LAUSR

Abstract A weakly coupled convection dominated system of m-equations is analyzed. A higher order accurate asymptotic-numerical method is presented. The solutions of convection dominated problem are known to exhibit multi-scale character. There exist narrow region across the boundary of the domain where the solution exhibit steep gradient. This region is termed as boundary layer region and the solution of problem is said to have a boundary layer. Outside of this region, the solution of system behaves smoothly. To capture this multi-scale nature given system is factorized into two explicit systems. The degenerate system of initial value problems (IVPs), obtained by setting ϵ = 0, corresponds to the smooth solution, which lies outside of boundary layers.

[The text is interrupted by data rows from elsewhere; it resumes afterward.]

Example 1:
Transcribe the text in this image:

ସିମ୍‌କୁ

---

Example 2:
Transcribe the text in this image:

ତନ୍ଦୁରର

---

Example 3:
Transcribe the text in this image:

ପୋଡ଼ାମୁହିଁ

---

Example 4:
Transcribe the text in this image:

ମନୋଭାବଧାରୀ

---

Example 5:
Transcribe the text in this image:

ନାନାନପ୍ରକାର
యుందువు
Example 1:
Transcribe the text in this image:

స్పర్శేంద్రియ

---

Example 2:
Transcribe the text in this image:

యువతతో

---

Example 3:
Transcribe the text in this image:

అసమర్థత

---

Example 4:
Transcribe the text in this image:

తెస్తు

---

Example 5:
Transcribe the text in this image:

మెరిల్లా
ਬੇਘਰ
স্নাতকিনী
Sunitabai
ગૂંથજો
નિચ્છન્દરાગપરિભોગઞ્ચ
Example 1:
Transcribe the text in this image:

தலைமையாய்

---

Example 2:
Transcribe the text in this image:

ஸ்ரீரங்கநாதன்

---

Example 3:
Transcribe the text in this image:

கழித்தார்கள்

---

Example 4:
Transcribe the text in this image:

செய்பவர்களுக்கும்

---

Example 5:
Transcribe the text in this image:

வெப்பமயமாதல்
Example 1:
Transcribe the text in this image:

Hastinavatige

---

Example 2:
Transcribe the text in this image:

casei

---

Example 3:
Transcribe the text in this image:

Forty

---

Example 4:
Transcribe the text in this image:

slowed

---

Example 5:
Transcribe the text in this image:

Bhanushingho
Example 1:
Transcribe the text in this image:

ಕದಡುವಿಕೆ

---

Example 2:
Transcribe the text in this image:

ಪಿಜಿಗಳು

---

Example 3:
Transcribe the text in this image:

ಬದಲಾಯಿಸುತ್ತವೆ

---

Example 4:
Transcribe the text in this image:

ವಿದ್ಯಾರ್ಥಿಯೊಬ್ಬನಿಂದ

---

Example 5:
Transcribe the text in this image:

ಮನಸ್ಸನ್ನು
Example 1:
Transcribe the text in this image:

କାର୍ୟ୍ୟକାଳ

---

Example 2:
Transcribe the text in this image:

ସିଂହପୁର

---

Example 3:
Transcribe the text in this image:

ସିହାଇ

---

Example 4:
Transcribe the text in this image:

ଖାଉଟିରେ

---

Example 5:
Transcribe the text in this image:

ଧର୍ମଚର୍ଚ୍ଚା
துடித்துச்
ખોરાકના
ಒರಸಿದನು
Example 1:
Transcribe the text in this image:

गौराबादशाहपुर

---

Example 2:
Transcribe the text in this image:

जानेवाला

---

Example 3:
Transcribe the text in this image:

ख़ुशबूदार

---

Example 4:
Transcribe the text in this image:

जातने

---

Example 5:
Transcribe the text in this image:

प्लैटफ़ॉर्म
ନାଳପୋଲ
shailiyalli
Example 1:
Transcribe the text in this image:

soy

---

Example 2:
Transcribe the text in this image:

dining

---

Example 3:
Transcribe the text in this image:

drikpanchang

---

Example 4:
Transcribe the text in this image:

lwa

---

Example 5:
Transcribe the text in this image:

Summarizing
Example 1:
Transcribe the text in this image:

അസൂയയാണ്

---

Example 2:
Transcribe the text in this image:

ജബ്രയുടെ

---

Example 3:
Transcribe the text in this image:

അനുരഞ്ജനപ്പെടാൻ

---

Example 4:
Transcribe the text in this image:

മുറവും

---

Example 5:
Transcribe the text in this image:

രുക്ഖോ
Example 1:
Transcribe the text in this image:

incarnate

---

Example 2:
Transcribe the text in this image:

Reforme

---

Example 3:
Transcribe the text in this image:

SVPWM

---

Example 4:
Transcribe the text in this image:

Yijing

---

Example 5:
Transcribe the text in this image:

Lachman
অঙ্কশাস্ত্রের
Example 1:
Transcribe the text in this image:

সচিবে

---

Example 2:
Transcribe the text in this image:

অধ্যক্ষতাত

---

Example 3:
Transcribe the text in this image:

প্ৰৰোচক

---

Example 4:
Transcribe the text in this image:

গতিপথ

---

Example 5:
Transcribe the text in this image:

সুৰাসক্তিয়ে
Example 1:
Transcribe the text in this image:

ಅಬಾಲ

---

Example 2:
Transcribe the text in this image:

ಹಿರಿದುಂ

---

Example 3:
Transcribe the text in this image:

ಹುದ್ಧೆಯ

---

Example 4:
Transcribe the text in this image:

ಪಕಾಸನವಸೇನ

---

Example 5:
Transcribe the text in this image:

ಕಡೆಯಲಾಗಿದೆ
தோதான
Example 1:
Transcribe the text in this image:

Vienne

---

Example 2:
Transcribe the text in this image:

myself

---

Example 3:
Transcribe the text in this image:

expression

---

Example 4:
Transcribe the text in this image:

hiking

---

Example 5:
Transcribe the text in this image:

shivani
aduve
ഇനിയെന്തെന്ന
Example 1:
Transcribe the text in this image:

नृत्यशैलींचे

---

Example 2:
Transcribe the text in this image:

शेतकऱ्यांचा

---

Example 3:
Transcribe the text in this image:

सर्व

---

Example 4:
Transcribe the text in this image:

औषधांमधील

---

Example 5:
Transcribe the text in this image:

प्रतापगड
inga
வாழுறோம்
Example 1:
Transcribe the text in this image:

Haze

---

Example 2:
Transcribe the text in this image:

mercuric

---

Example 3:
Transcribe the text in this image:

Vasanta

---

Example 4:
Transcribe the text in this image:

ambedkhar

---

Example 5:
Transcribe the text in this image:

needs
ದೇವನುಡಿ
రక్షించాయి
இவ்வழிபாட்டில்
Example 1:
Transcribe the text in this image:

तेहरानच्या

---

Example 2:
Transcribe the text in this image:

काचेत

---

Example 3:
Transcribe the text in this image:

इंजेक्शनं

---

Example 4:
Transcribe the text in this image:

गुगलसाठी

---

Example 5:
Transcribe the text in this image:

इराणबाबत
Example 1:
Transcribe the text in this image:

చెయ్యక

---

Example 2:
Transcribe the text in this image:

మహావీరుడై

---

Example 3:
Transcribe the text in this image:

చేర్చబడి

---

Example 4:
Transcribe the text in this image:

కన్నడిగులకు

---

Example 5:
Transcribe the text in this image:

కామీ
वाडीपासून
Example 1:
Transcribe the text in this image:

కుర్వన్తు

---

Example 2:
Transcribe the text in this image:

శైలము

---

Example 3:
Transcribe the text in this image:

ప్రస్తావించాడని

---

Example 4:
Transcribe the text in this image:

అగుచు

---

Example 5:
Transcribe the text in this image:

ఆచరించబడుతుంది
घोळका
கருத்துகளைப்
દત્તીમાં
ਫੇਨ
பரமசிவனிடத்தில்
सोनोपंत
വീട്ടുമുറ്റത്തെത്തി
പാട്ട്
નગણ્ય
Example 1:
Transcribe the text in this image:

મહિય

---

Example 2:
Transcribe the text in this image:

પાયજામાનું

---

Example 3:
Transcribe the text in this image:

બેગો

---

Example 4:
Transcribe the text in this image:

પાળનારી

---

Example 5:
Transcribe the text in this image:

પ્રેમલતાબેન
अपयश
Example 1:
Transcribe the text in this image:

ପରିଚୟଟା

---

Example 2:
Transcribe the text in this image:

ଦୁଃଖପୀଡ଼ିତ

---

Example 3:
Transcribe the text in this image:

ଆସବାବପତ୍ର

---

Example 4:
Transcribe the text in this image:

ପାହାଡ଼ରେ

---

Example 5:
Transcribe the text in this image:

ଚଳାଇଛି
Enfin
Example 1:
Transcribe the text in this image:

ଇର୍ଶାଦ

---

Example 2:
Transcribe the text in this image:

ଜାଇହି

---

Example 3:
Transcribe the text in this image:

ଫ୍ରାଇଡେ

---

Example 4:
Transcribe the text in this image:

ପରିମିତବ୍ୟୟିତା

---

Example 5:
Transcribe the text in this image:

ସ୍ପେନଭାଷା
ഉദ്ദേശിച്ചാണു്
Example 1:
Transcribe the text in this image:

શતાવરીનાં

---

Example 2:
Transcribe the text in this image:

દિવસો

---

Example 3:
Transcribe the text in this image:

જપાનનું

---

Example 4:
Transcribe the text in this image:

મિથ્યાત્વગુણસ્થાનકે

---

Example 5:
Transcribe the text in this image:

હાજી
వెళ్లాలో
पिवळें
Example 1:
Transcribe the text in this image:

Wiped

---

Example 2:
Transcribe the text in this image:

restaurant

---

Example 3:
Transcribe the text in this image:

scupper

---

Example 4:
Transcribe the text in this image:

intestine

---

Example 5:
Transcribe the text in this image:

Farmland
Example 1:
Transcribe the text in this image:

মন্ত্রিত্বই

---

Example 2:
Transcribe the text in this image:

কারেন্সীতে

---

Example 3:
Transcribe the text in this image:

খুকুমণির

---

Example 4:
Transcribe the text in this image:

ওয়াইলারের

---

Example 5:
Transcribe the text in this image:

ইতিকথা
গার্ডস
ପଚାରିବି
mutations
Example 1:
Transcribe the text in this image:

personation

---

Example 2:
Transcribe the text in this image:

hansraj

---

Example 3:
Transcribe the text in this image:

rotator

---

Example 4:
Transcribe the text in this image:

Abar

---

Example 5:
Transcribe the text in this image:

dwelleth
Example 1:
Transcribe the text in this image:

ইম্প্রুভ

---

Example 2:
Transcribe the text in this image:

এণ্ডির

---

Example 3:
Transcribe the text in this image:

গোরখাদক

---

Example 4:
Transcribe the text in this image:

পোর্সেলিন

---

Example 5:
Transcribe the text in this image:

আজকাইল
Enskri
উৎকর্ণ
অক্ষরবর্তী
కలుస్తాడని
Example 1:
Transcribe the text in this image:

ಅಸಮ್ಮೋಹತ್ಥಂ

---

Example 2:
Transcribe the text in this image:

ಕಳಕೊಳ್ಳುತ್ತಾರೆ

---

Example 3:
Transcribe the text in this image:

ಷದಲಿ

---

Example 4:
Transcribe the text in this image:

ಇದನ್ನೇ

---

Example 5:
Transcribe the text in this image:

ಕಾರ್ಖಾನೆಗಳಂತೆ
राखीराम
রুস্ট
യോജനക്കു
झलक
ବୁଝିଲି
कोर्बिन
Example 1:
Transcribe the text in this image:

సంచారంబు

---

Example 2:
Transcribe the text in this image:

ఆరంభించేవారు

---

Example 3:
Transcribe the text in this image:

For solution inside boundary layers, a system of boundary value problems (BVPs) is obtained using stretching transformation. Regardless of this simple factorization, solutions of these systems preserve the key features of the given coupled system. Runge–Kutta method is used to solve the degenerate system of IVPs, whereas the system of BVPs is solved analytically. Stability and consistency of the proposed method is established. A uniform convergence of higher order is obtained. Possible extension to differential difference equations are also brought to attention. A comparative study of the present method with some state of art existing numerical schemes is carried out by means of several test problems. The results so obtained demonstrate the effectiveness and potential of present approach.